* [GIVEN ENTRIES]:

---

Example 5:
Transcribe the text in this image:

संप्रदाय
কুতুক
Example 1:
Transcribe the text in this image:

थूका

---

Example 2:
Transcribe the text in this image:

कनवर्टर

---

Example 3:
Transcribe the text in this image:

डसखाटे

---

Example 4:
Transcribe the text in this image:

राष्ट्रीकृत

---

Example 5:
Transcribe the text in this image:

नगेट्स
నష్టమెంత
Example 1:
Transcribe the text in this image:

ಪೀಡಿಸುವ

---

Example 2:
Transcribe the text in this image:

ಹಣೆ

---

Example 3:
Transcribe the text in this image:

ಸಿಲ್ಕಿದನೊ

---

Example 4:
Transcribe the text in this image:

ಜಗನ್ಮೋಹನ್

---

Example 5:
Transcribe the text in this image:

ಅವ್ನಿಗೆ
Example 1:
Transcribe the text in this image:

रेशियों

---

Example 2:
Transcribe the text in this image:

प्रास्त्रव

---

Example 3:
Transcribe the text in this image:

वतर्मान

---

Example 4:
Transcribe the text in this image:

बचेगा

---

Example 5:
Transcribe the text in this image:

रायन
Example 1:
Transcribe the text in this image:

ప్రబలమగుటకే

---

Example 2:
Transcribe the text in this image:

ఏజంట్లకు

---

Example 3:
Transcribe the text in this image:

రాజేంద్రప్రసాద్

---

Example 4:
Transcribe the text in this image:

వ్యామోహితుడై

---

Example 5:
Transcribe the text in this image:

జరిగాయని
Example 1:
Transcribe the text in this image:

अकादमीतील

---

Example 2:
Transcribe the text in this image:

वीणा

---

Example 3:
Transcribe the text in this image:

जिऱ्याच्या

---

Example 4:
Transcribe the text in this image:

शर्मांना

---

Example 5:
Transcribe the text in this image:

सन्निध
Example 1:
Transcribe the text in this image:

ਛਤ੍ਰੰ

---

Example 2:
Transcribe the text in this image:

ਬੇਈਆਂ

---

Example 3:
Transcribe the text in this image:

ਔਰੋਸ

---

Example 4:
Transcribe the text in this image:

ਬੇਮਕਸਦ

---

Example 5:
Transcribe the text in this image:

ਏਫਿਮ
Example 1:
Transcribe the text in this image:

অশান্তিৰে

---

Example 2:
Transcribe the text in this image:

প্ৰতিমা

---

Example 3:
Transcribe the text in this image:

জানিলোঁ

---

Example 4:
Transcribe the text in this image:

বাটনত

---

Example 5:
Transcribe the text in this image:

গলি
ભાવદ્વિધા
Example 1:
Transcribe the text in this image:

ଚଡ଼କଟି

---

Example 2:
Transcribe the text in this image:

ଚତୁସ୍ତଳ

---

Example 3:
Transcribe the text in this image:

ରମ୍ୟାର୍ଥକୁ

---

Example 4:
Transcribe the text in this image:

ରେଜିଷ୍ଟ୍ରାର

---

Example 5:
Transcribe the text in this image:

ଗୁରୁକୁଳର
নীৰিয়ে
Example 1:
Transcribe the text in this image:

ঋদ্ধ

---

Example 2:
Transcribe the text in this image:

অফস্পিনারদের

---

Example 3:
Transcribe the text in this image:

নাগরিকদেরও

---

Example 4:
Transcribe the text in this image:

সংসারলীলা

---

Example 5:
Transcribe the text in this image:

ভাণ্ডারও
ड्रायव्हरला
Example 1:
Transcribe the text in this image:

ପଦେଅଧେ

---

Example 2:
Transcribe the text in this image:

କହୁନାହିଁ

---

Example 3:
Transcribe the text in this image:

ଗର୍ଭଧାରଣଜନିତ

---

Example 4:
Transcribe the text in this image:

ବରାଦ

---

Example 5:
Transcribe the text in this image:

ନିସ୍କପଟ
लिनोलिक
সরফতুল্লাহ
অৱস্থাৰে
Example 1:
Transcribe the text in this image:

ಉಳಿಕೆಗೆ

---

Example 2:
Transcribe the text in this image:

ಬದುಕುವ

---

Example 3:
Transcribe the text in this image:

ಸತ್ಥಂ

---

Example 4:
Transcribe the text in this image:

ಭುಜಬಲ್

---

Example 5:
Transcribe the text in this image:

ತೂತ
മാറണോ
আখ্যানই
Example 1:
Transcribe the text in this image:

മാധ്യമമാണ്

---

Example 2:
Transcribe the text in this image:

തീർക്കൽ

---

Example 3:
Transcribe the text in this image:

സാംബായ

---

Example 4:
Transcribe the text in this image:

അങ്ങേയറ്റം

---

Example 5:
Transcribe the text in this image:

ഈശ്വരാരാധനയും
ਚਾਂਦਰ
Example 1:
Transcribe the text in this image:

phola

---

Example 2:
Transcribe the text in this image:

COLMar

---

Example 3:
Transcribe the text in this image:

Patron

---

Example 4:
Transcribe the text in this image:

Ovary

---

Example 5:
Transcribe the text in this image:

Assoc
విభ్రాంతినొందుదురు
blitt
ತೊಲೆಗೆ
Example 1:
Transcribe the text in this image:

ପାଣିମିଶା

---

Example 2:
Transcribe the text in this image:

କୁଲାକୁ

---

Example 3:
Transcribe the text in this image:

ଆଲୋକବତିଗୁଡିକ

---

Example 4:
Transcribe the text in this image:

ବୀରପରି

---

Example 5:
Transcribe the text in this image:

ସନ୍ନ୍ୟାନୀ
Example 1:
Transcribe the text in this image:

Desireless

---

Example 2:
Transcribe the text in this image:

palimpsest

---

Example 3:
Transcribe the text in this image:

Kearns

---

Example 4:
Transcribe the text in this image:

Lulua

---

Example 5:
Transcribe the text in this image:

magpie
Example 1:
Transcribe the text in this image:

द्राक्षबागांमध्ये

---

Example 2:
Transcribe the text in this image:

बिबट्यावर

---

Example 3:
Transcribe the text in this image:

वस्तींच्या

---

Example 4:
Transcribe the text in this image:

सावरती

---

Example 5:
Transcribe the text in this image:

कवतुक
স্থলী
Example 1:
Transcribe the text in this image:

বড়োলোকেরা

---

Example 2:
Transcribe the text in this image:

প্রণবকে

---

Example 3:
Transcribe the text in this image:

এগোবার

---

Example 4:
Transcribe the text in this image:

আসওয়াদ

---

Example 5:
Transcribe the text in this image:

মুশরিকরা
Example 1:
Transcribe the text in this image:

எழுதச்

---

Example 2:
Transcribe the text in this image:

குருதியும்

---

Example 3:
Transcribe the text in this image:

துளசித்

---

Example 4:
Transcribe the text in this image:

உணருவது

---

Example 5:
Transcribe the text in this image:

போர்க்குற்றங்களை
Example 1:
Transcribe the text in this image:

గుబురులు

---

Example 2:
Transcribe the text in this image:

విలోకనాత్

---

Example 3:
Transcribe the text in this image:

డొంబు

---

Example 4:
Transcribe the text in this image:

* [TASK TO CARRY OUT]:
Take the material above and print all of it exactly.

* [EXPECTED ANSWER]:
---

Example 5:
Transcribe the text in this image:

संप्रदाय
কুতুক
Example 1:
Transcribe the text in this image:

थूका

---

Example 2:
Transcribe the text in this image:

कनवर्टर

---

Example 3:
Transcribe the text in this image:

डसखाटे

---

Example 4:
Transcribe the text in this image:

राष्ट्रीकृत

---

Example 5:
Transcribe the text in this image:

नगेट्स
నష్టమెంత
Example 1:
Transcribe the text in this image:

ಪೀಡಿಸುವ

---

Example 2:
Transcribe the text in this image:

ಹಣೆ

---

Example 3:
Transcribe the text in this image:

ಸಿಲ್ಕಿದನೊ

---

Example 4:
Transcribe the text in this image:

ಜಗನ್ಮೋಹನ್

---

Example 5:
Transcribe the text in this image:

ಅವ್ನಿಗೆ
Example 1:
Transcribe the text in this image:

रेशियों

---

Example 2:
Transcribe the text in this image:

प्रास्त्रव

---

Example 3:
Transcribe the text in this image:

वतर्मान

---

Example 4:
Transcribe the text in this image:

बचेगा

---

Example 5:
Transcribe the text in this image:

रायन
Example 1:
Transcribe the text in this image:

ప్రబలమగుటకే

---

Example 2:
Transcribe the text in this image:

ఏజంట్లకు

---

Example 3:
Transcribe the text in this image:

రాజేంద్రప్రసాద్

---

Example 4:
Transcribe the text in this image:

వ్యామోహితుడై

---

Example 5:
Transcribe the text in this image:

జరిగాయని
Example 1:
Transcribe the text in this image:

अकादमीतील

---

Example 2:
Transcribe the text in this image:

वीणा

---

Example 3:
Transcribe the text in this image:

जिऱ्याच्या

---

Example 4:
Transcribe the text in this image:

शर्मांना

---

Example 5:
Transcribe the text in this image:

सन्निध
Example 1:
Transcribe the text in this image:

ਛਤ੍ਰੰ

---

Example 2:
Transcribe the text in this image:

ਬੇਈਆਂ

---

Example 3:
Transcribe the text in this image:

ਔਰੋਸ

---

Example 4:
Transcribe the text in this image:

ਬੇਮਕਸਦ

---

Example 5:
Transcribe the text in this image:

ਏਫਿਮ
Example 1:
Transcribe the text in this image:

অশান্তিৰে

---

Example 2:
Transcribe the text in this image:

প্ৰতিমা

---

Example 3:
Transcribe the text in this image:

জানিলোঁ

---

Example 4:
Transcribe the text in this image:

বাটনত

---

Example 5:
Transcribe the text in this image:

গলি
ભાવદ્વિધા
Example 1:
Transcribe the text in this image:

ଚଡ଼କଟି

---

Example 2:
Transcribe the text in this image:

ଚତୁସ୍ତଳ

---

Example 3:
Transcribe the text in this image:

ରମ୍ୟାର୍ଥକୁ

---

Example 4:
Transcribe the text in this image:

ରେଜିଷ୍ଟ୍ରାର

---

Example 5:
Transcribe the text in this image:

ଗୁରୁକୁଳର
নীৰিয়ে
Example 1:
Transcribe the text in this image:

ঋদ্ধ

---

Example 2:
Transcribe the text in this image:

অফস্পিনারদের

---

Example 3:
Transcribe the text in this image:

নাগরিকদেরও

---

Example 4:
Transcribe the text in this image:

সংসারলীলা

---

Example 5:
Transcribe the text in this image:

ভাণ্ডারও
ड्रायव्हरला
Example 1:
Transcribe the text in this image:

ପଦେଅଧେ

---

Example 2:
Transcribe the text in this image:

କହୁନାହିଁ

---

Example 3:
Transcribe the text in this image:

ଗର୍ଭଧାରଣଜନିତ

---

Example 4:
Transcribe the text in this image:

ବରାଦ

---

Example 5:
Transcribe the text in this image:

ନିସ୍କପଟ
लिनोलिक
সরফতুল্লাহ
অৱস্থাৰে
Example 1:
Transcribe the text in this image:

ಉಳಿಕೆಗೆ

---

Example 2:
Transcribe the text in this image:

ಬದುಕುವ

---

Example 3:
Transcribe the text in this image:

ಸತ್ಥಂ

---

Example 4:
Transcribe the text in this image:

ಭುಜಬಲ್

---

Example 5:
Transcribe the text in this image:

ತೂತ
മാറണോ
আখ্যানই
Example 1:
Transcribe the text in this image:

മാധ്യമമാണ്

---

Example 2:
Transcribe the text in this image:

തീർക്കൽ

---

Example 3:
Transcribe the text in this image:

സാംബായ

---

Example 4:
Transcribe the text in this image:

അങ്ങേയറ്റം

---

Example 5:
Transcribe the text in this image:

ഈശ്വരാരാധനയും
ਚਾਂਦਰ
Example 1:
Transcribe the text in this image:

phola

---

Example 2:
Transcribe the text in this image:

COLMar

---

Example 3:
Transcribe the text in this image:

Patron

---

Example 4:
Transcribe the text in this image:

Ovary

---

Example 5:
Transcribe the text in this image:

Assoc
విభ్రాంతినొందుదురు
blitt
ತೊಲೆಗೆ
Example 1:
Transcribe the text in this image:

ପାଣିମିଶା

---

Example 2:
Transcribe the text in this image:

କୁଲାକୁ

---

Example 3:
Transcribe the text in this image:

ଆଲୋକବତିଗୁଡିକ

---

Example 4:
Transcribe the text in this image:

ବୀରପରି

---

Example 5:
Transcribe the text in this image:

ସନ୍ନ୍ୟାନୀ
Example 1:
Transcribe the text in this image:

Desireless

---

Example 2:
Transcribe the text in this image:

palimpsest

---

Example 3:
Transcribe the text in this image:

Kearns

---

Example 4:
Transcribe the text in this image:

Lulua

---

Example 5:
Transcribe the text in this image:

magpie
Example 1:
Transcribe the text in this image:

द्राक्षबागांमध्ये

---

Example 2:
Transcribe the text in this image:

बिबट्यावर

---

Example 3:
Transcribe the text in this image:

वस्तींच्या

---

Example 4:
Transcribe the text in this image:

सावरती

---

Example 5:
Transcribe the text in this image:

कवतुक
স্থলী
Example 1:
Transcribe the text in this image:

বড়োলোকেরা

---

Example 2:
Transcribe the text in this image:

প্রণবকে

---

Example 3:
Transcribe the text in this image:

এগোবার

---

Example 4:
Transcribe the text in this image:

আসওয়াদ

---

Example 5:
Transcribe the text in this image:

মুশরিকরা
Example 1:
Transcribe the text in this image:

எழுதச்

---

Example 2:
Transcribe the text in this image:

குருதியும்

---

Example 3:
Transcribe the text in this image:

துளசித்

---

Example 4:
Transcribe the text in this image:

உணருவது

---

Example 5:
Transcribe the text in this image:

போர்க்குற்றங்களை
Example 1:
Transcribe the text in this image:

గుబురులు

---

Example 2:
Transcribe the text in this image:

విలోకనాత్

---

Example 3:
Transcribe the text in this image:

డొంబు

---

Example 4:
Transcribe the text in this image:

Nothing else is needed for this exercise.